The 192-page document, produced as part of an ongoing $1.6 billion defamation suit against Fox News by Dominion Voting Systems, features what it says are comments and text messages between senior Fox News executives and the network’s star hosts.

In private, the document purports to show that the network’s top decision makers and on-air talent slammed the various voter fraud allegations and election lies ― which they then proceeded to spread via their own programming.

“Sidney Powell is lying by the way. I caught her. It’s insane,” Fox star Tucker Carlson allegedly texted fellow host Laura Ingraham in November 2020, referring to Donald Trump’s campaign lawyer.

According to the court document, Ingraham replied: “Sidney is a complete nut. No one will work with her. Ditto with Rudy [Giuliani].”

“It’s unbelievably offensive to me,” Carlson allegedly wrote back. “Our viewers are good people and they believe it.”

Days later, in a message to someone whose name is redacted in the court document, Carlson allegedly said it was “shockingly reckless” to claim that Dominion rigged the election if there was no actual evidence or documentation “showing they did it.” “As you know there isn’t,” Carlson added.

That’s a strikingly different tone than the one he struck in a group text including fellow host Sean Hannity, in which Carlson attacked a Fox News reporter who’d fact-checked a Trump tweet about Dominion. In that message, according to the court document, he called for the reporter to be fired.

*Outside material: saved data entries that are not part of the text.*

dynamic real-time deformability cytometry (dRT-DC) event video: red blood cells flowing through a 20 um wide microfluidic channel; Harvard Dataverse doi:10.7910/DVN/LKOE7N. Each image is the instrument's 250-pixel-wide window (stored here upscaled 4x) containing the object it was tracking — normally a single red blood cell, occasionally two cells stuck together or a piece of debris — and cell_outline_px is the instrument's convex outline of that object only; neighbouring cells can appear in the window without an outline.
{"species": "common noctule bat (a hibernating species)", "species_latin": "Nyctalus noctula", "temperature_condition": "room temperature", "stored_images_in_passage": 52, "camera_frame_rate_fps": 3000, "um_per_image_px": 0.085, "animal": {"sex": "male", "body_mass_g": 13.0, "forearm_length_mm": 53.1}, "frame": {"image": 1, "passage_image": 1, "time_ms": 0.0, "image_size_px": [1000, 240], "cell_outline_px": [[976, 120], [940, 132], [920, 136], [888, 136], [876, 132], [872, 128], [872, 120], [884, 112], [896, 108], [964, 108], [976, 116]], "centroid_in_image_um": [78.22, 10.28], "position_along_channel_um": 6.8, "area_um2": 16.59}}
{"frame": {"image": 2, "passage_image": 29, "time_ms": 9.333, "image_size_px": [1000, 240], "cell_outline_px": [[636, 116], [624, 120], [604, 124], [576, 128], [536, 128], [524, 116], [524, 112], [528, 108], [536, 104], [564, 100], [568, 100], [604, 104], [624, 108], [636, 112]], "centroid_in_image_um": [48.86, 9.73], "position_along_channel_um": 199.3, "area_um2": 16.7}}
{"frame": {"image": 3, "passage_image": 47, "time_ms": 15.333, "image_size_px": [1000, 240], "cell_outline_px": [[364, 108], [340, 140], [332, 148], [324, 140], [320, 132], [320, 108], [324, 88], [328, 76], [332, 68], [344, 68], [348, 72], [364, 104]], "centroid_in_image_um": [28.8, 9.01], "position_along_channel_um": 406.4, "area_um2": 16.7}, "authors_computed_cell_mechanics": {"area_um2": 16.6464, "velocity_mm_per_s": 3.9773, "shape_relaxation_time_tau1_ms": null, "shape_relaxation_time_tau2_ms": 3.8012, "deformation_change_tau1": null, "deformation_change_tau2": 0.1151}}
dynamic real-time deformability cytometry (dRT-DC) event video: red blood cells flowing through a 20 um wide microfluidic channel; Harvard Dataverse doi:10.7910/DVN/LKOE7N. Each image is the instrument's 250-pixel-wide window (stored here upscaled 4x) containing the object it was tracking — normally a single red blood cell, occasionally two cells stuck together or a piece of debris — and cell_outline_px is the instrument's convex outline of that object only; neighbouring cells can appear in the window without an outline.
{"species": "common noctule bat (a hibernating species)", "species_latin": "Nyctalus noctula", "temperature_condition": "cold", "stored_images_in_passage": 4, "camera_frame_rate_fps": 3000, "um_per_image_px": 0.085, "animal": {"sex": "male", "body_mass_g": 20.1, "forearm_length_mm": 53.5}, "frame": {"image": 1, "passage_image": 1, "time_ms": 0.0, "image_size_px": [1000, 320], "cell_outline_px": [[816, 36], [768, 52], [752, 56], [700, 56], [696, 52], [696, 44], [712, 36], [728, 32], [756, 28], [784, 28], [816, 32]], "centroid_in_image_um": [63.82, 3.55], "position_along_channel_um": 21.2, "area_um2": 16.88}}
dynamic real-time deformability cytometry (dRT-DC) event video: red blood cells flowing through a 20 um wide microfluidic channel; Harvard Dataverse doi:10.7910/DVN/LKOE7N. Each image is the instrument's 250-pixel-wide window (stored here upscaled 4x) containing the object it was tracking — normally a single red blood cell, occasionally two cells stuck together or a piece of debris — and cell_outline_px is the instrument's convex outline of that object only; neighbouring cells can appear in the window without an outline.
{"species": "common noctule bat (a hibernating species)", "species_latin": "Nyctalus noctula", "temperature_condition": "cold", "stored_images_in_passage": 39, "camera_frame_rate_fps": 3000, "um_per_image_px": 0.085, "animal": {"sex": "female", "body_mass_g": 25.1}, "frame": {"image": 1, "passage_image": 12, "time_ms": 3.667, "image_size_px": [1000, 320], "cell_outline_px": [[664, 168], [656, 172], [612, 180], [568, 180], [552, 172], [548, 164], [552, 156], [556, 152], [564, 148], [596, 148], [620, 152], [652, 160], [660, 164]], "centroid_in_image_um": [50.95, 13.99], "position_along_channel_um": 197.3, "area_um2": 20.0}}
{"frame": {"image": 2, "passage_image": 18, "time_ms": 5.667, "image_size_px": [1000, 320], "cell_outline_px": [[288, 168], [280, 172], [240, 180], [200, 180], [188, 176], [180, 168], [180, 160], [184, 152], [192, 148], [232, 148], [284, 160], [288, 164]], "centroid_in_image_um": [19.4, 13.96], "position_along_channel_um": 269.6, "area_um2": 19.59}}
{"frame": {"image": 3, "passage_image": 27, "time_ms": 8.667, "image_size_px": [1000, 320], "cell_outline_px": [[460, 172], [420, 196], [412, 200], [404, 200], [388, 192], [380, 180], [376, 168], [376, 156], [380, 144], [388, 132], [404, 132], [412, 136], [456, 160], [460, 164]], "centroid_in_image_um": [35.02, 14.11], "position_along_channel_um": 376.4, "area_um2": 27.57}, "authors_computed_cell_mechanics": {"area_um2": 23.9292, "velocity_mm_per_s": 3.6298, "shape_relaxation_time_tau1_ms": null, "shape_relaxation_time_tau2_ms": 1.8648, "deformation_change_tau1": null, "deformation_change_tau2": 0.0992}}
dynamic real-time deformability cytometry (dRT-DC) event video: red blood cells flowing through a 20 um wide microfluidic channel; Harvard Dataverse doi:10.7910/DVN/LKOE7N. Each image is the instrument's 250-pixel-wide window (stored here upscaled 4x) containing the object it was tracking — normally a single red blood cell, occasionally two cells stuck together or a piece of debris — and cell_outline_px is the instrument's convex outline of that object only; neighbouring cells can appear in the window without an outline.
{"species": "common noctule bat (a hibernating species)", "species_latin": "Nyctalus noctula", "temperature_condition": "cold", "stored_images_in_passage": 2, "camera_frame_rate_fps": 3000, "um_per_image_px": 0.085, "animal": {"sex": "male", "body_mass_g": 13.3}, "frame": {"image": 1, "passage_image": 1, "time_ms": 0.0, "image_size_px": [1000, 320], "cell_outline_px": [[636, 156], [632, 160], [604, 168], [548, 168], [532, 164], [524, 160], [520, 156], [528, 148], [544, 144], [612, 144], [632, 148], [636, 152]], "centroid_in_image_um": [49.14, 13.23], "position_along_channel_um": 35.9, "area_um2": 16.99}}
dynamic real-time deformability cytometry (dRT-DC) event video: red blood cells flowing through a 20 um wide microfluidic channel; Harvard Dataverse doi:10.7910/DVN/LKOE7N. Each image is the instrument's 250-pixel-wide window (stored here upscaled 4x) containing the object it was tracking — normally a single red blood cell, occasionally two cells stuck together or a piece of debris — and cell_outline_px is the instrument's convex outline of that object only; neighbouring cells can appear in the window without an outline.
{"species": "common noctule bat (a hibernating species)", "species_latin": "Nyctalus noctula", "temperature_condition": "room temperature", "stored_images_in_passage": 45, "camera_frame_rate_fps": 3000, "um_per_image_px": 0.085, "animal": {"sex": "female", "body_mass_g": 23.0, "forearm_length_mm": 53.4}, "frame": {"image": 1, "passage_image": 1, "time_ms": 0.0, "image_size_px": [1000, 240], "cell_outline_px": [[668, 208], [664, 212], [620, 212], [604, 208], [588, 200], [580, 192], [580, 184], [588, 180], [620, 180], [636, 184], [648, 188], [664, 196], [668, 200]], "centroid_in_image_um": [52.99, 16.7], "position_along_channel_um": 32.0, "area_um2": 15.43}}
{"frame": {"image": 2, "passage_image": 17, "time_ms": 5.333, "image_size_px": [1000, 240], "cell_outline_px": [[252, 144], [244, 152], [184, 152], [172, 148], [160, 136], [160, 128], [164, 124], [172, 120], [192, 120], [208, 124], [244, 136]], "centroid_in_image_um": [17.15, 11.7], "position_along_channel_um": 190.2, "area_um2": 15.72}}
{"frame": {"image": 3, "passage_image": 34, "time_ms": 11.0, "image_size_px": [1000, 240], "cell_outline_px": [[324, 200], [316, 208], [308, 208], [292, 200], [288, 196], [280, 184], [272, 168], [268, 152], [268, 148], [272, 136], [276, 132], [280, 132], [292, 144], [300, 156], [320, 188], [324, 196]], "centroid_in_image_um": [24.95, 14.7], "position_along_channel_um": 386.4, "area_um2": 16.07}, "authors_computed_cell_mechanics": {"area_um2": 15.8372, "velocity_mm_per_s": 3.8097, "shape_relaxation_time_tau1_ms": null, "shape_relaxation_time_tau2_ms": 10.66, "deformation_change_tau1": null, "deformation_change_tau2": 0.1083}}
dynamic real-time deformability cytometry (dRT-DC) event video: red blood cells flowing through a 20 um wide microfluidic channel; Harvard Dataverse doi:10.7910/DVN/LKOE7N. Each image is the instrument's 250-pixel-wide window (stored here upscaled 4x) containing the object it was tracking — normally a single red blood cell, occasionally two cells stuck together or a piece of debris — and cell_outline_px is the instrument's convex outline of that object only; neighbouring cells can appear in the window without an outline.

A person participating in a "Truth Tuesday" protest holds up a sign outside Fox News headquarters on June 14, 2022, in New York City.
A person participating in a "Truth Tuesday" protest holds up a sign outside Fox News headquarters on June 14, 2022, in New York City.
Michael M. Santiago via Getty Images

In a group text thread between Ingraham, Hannity and Carlson on Nov. 12, Carlson allegedly highlighted a tweet from Fox reporter Jacqui Heinrich, who cited “top election infrastructure officials” to confirm that “there is no evidence that any voting system deleted or lost votes, changed votes, or was in any way compromised.”

“Please get her fired,” Carlson texted Ingraham and Hannity, according to the document. “Seriously ... What the fuck? I’m actually shocked ... It needs to stop immediately, like tonight. It’s measurably hurting the company. The stock price is down. Not a joke.”

By morning, Heinrich had deleted the fact-checking tweet.

In other private excerpts, Carlson allegedly referred to the Trump campaign’s claims ― and the advisers spreading them ― as “ludicrous” and “totally off the rails.”

Other executives and on-air personalities allegedly used similar language to describe the claims and the people promoting them, including Hannity (“F’ing lunatics”), anchor Dana Perino (“nuts”), host Maria Bartiromo (“kooky”), and Raj Shah, Fox Corporation senior vice president (“MIND BLOWINGLY NUTS”).

According to the document, in December 2020 ― as rival network Newsmax leaned into the election fraud falsehoods and Fox News found itself a step behind and losing viewers ― Fox News senior vice president Bill Sammon remarked to a colleague, political editor Chris Stirewalt: “It’s remarkable how weak ratings make good journalists do bad things.”

Fox News didn’t immediately respond to a request for comment from HuffPost, but in a statement to The New York Times, the network accused Dominion of having “mischaracterized the record, cherry-picked quotes stripped of key context and spilled considerable ink on facts that are irrelevant under black-letter principles of defamation law.”

The trial, to be heard by Delaware Superior Court Judge Eric Davis, is scheduled to begin in mid-April.